*** Source information ***
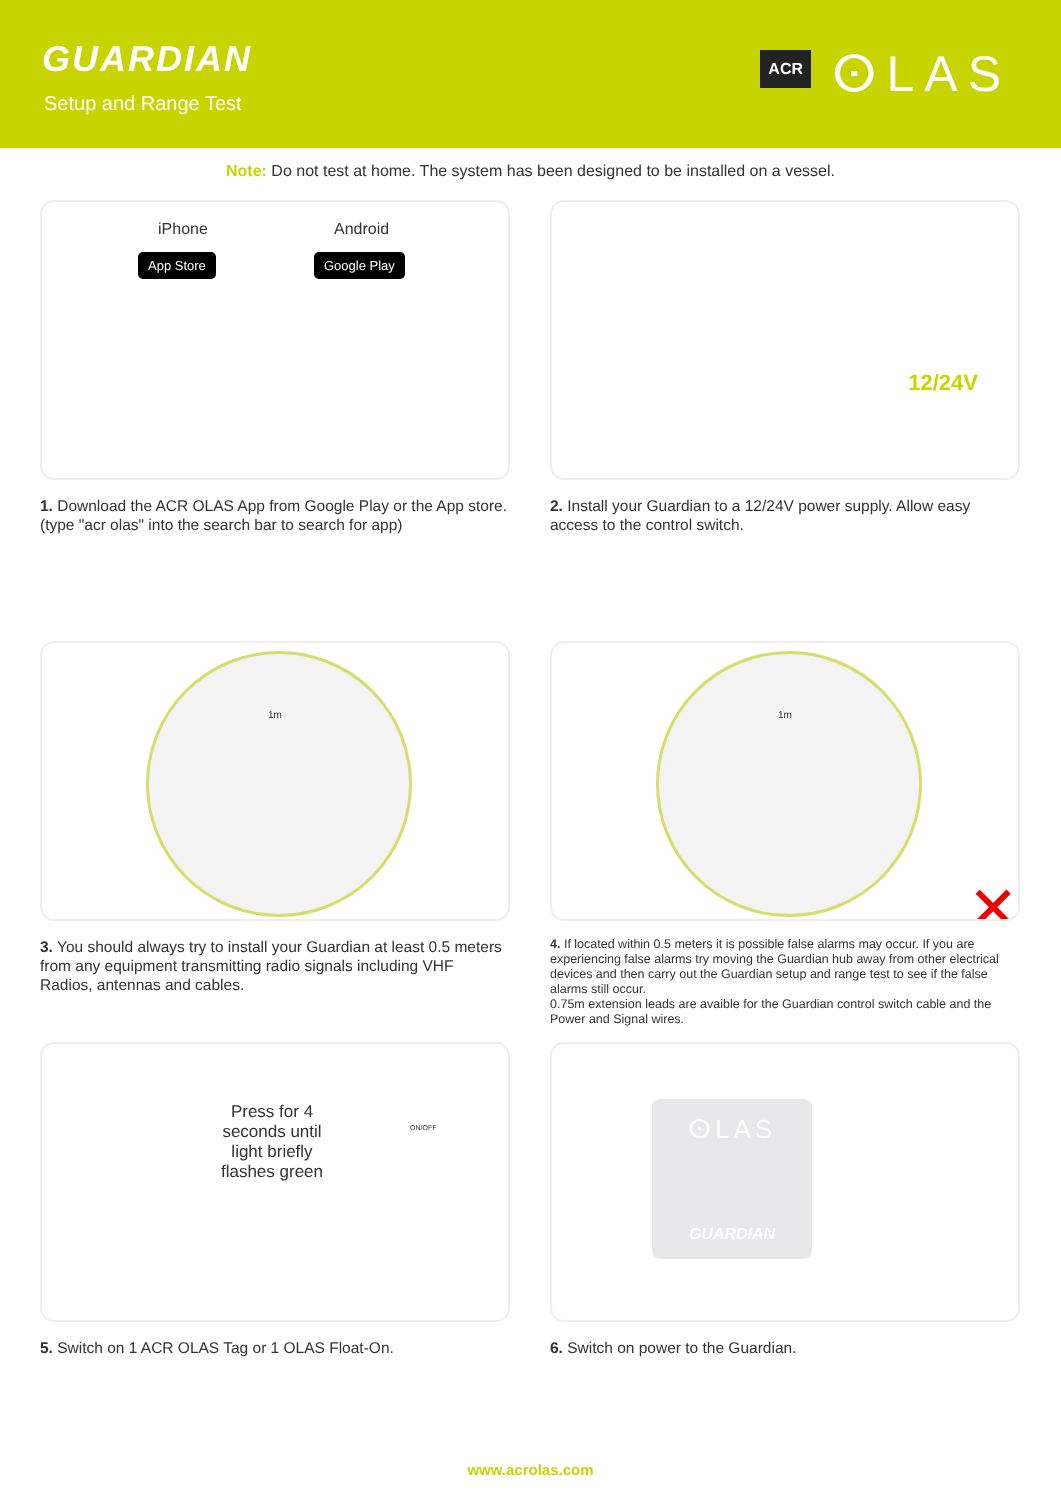GUARDIAN
Setup and Range Test
ACR ⵙLAS
Note: Do not test at home. The system has been designed to be installed on a vessel.
iPhone Android
App Store Google Play
1. Download the ACR OLAS App from Google Play or the App store. (type "acr olas" into the search bar to search for app)
12/24V
2. Install your Guardian to a 12/24V power supply. Allow easy access to the control switch.
1m
3. You should always try to install your Guardian at least 0.5 meters from any equipment transmitting radio signals including VHF Radios, antennas and cables.
1m
✕
4. If located within 0.5 meters it is possible false alarms may occur. If you are experiencing false alarms try moving the Guardian hub away from other electrical devices and then carry out the Guardian setup and range test to see if the false alarms still occur.
0.75m extension leads are avaible for the Guardian control switch cable and the Power and Signal wires.
Press for 4 seconds until light briefly flashes green
ON/OFF
5. Switch on 1 ACR OLAS Tag or 1 OLAS Float-On.
ⵙLAS
GUARDIAN
6. Switch on power to the Guardian.
www.acrolas.com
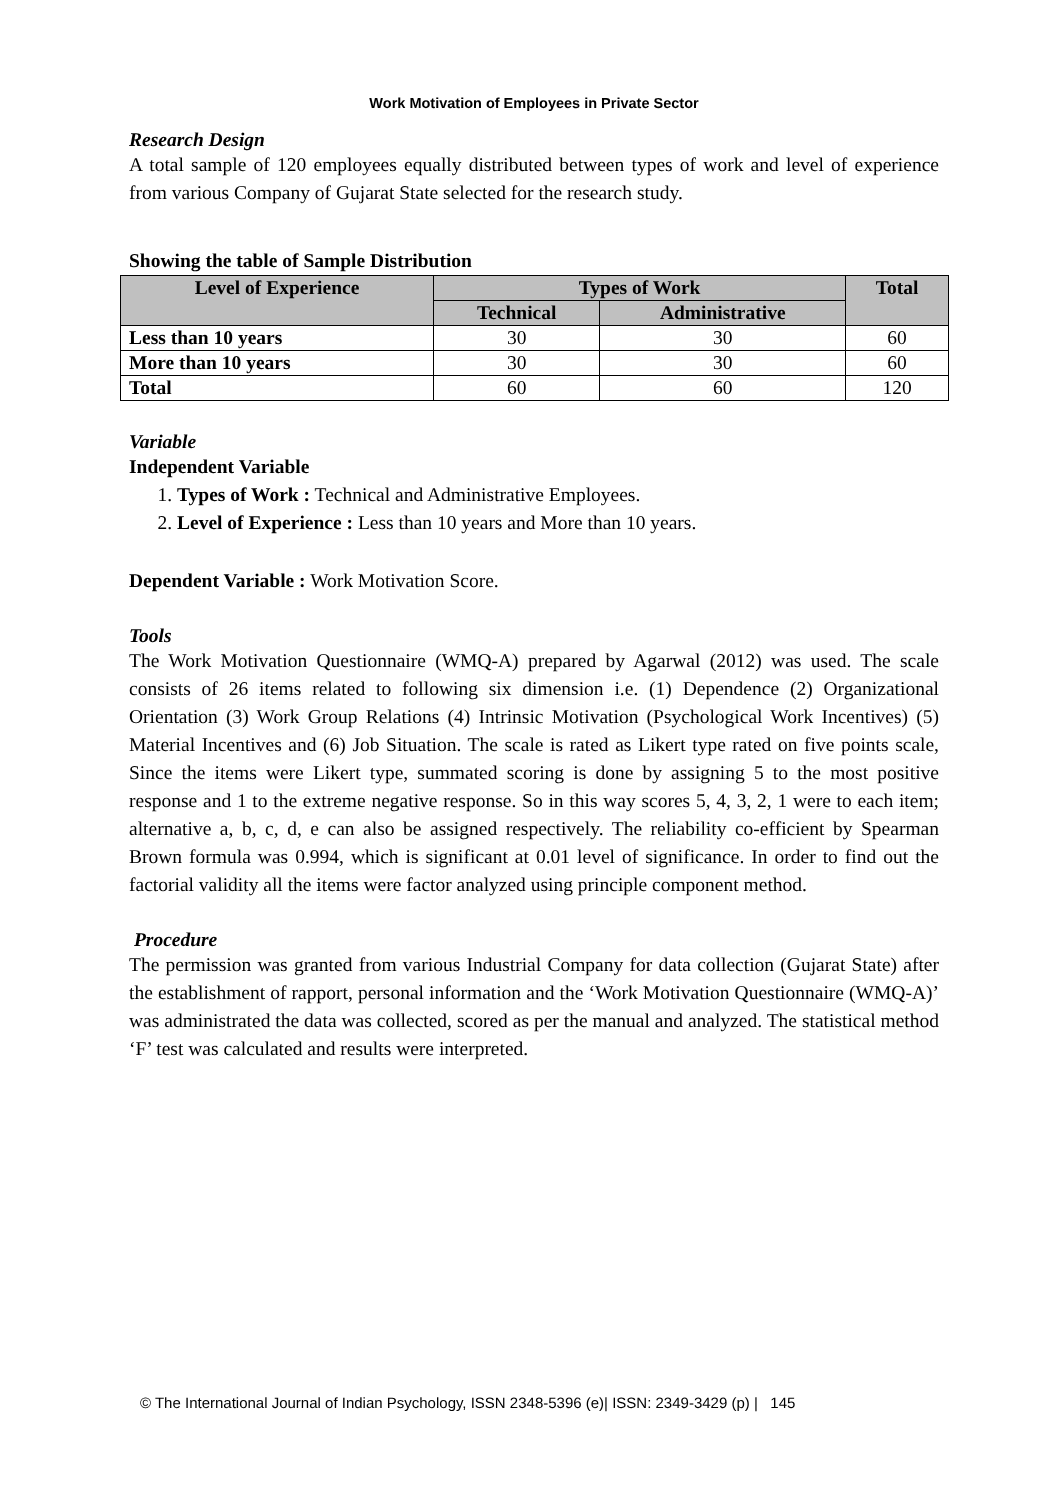Work Motivation of Employees in Private Sector
Research Design
A total sample of 120 employees equally distributed between types of work and level of experience from various Company of Gujarat State selected for the research study.
Showing the table of Sample Distribution
| Level of Experience | Types of Work | | Total |
| --- | --- | --- | --- |
| | Technical | Administrative | |
| Less than 10 years | 30 | 30 | 60 |
| More than 10 years | 30 | 30 | 60 |
| Total | 60 | 60 | 120 |
Variable
Independent Variable
1. Types of Work : Technical and Administrative Employees.
2. Level of Experience : Less than 10 years and More than 10 years.
Dependent Variable : Work Motivation Score.
Tools
The Work Motivation Questionnaire (WMQ-A) prepared by Agarwal (2012) was used. The scale consists of 26 items related to following six dimension i.e. (1) Dependence (2) Organizational Orientation (3) Work Group Relations (4) Intrinsic Motivation (Psychological Work Incentives) (5) Material Incentives and (6) Job Situation. The scale is rated as Likert type rated on five points scale, Since the items were Likert type, summated scoring is done by assigning 5 to the most positive response and 1 to the extreme negative response. So in this way scores 5, 4, 3, 2, 1 were to each item; alternative a, b, c, d, e can also be assigned respectively. The reliability co-efficient by Spearman Brown formula was 0.994, which is significant at 0.01 level of significance. In order to find out the factorial validity all the items were factor analyzed using principle component method.
Procedure
The permission was granted from various Industrial Company for data collection (Gujarat State) after the establishment of rapport, personal information and the ‘Work Motivation Questionnaire (WMQ-A)’ was administrated the data was collected, scored as per the manual and analyzed. The statistical method ‘F’ test was calculated and results were interpreted.
© The International Journal of Indian Psychology, ISSN 2348-5396 (e)| ISSN: 2349-3429 (p) | 145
*** End of Source information ***
Which lines above contain the word "Variable"? List them.

Variable
Independent Variable
Dependent Variable : Work Motivation Score.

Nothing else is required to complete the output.